Gerard O'Neill - Image for NASA

The Final Frontier: Mythologies of Outer Space (2022)

Exploring ideas about space exploration, travel and colonization, and the development of the technologies that will take us there.

The Calgary Institute for the Humanities 41st Annual Community Seminar

One of the most enduring lines in popular culture describes outer space as the “final frontier.” This metaphor, which is intended to be optimistic and idealistic, is nonetheless revealing about how our thinking about space travel has always been rooted in more earth-bound matters: in this case, the idea that outer space is like the early American west, a largely empty place waiting for European-style settlement. This year’s Community Seminar will explore some of the ideas that have shaped the way we have thought about space exploration, travel and colonization, and the development of the technologies that have brought us there. We will look at such things as the ethics of terraforming (making planets habitable for humans), the political status of extraterrestrial sites, and the history of the earthly sites chosen for rocket testing, space training and the placement of telescopes.

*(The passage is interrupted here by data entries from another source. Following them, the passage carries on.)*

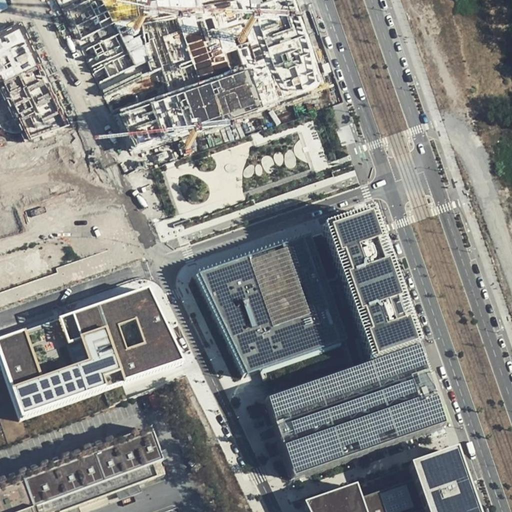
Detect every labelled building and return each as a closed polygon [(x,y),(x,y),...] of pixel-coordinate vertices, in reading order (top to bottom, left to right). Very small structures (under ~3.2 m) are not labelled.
[(292,479),(445,427),(371,213),(320,230),(367,366),(265,403),(292,479)] [(321,235),(311,238),(316,254),(326,251),(321,235)] [(309,237),(195,279),(246,378),(348,346),(309,237)] [(181,365),(146,292),(44,327),(0,342),(0,422),(2,428),(181,365)] [(149,431),(18,478),(29,511),(77,511),(167,480),(149,431)] [(305,511),(475,511),(454,451),(408,469),(412,482),(360,500),(356,487),(302,505),(305,511)] [(29,511),(18,478),(0,484),(0,511),(29,511)]
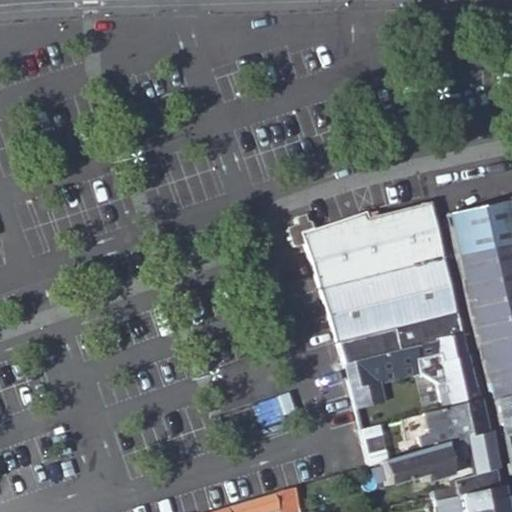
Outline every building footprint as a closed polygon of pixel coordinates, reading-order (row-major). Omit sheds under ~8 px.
[(348,318),(426,293),(444,279),(429,221),(423,201),(361,221),(359,215),(308,232),(296,236),(300,246),(339,364),(342,364),(360,359),(348,318)] [(498,437),(511,435),(511,246),(503,205),(443,218),(498,437)] [(511,246),(511,206),(503,205),(511,246)] [(291,249),(300,246),(296,236),(308,232),(303,215),(292,218),(290,221),(292,225),(286,227),(284,231),(287,246),(291,249)] [(360,359),(458,334),(444,279),(426,293),(348,318),(360,359)] [(440,410),(474,401),(458,334),(360,359),(342,364),(353,410),(381,403),(377,385),(415,375),(434,385),(440,410)] [(474,401),(440,410),(421,414),(426,437),(416,439),(418,451),(435,446),(443,444),(445,443),(458,439),(481,433),(474,401)] [(506,475),(511,475),(511,435),(498,437),(506,475)] [(445,443),(443,444),(447,459),(462,455),(458,439),(445,443)] [(435,446),(418,451),(375,464),(382,487),(416,478),(418,484),(443,476),(435,446)] [(430,511),(498,511),(490,471),(446,481),(448,486),(422,493),(422,497),(428,504),(430,511)] [(276,492),(228,506),(230,511),(265,511),(281,508),(276,492)]
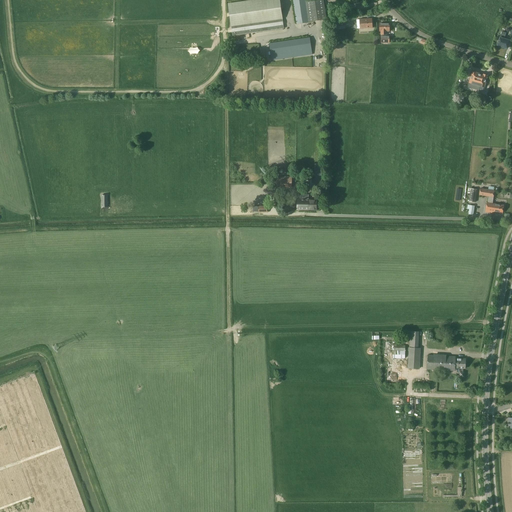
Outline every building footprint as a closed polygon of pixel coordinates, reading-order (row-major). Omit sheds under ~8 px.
[(251,0),(228,3),(231,27),(233,36),(284,29),(283,19),(279,0),(251,0)] [(306,3),(305,0),(292,0),(297,25),(309,23),(308,22),(306,3)] [(306,3),(308,22),(326,19),(324,0),(318,1),(306,3)] [(335,18),(335,28),(345,28),(345,22),(339,22),(339,18),(335,18)] [(360,28),(372,27),(372,18),(359,19),(360,28)] [(389,31),(389,23),(380,23),(380,31),(380,34),(386,34),(386,31),(389,31)] [(507,49),(510,40),(504,39),(506,33),(502,32),(500,37),(497,46),(507,49)] [(272,61),(313,55),(312,49),(310,37),(269,43),(272,61)] [(483,91),(488,75),(483,74),(477,72),(472,71),(467,87),(483,91)] [(276,178),(276,186),(290,187),(291,178),(276,178)] [(487,203),(492,203),(494,190),(480,188),(479,195),(488,196),(487,203)] [(302,199),(303,194),(297,194),(297,210),(304,210),(304,204),(306,205),(307,199),(302,199)] [(309,195),(303,194),(302,199),(307,199),(306,205),(304,204),(304,210),(316,210),(316,199),(308,199),(308,196),(309,196),(309,195)] [(492,203),(487,203),(487,202),(485,212),(494,213),(494,212),(503,213),(504,205),(492,203)] [(419,369),(420,349),(418,348),(419,331),(410,331),(408,368),(419,369)] [(406,346),(396,345),(395,358),(406,358),(406,346)] [(455,358),(455,356),(428,355),(427,369),(456,370),(456,368),(460,368),(460,372),(459,376),(464,377),(464,372),(463,372),(463,368),(465,368),(466,359),(455,358)] [(85,511),(76,486),(72,487),(71,491),(72,491),(71,492),(76,493),(76,496),(79,497),(77,502),(77,503),(78,506),(77,509),(75,510),(75,511),(85,511)] [(461,497),(462,487),(458,487),(457,495),(450,495),(450,496),(461,497)]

This year’s forum will feature a panel of international guest speakers, a short film screening, poetry reading, and lunch and conversation with the community.

Invited Panelists


Alice Gorman, PhD

Associate Professor
College of Humanities, Arts and Social Sciences
Flinders University

Alice Gorman is an internationally recognised leader in the field of space archaeology. Her research on space exploration has been featured in National Geographic, New Scientist, and Archaeology magazine and her book Dr Space Junk vs the Universe: Archaeology and the Future (2019) won the NIB Award People's Choice and the John Mulvaney Book Award. She is a faculty member of the International Space University's Southern Hemisphere Space Program in Adelaide. She has worked extensively in Indigenous heritage management, providing advice for mining industry, urban development, government departments, local councils and Native Title groups in NSW, WA, SA and Queensland. She is also a specialist in stone tool analysis, and the Aboriginal use of bottle glass after European settlement.

Hilding Neilson, PhD

Assistant Professor
David A. Dunlap Dept of Astronomy & Astrophysics
University of Toronto

Hilding Neilson is an interdisciplinary scientist, working on astrophysics and on the intersection of science, astronomy, and Indigenous knowledge. As a Mi’kmaw person, he strives to embrace and integrate Indigenous knowledges and methodologies to better understand the physics of stars and the Universe and our place in it. More specifically, he probes the physics of stars, from the nuclear-burning core out to the circumstellar medium where stellar winds interact with the interstellar medium to understand connections between stars and planets; stars and cosmology; and stars and us. He exploits theoretical and numerical tools to compare with observational data sets to reveal the hidden physics of stars.

Chris Pak, PhD

Lecturer
Department of English
Swansea University

Chris Pak specialises in the study of Science Fiction and was an Arthur C. Clarke award judge from 2018-2020. He is the author of Terraforming: Ecopolitical Transformations and Environmentalism in Science Fiction (Liverpool University Press, 2016), and is especially interested in the ecological and environmental significance of stories of terraforming and pantropy - the modification of other planets and the modification of bodies to enable the habitation of otherwise uninhabitable environments, respectively.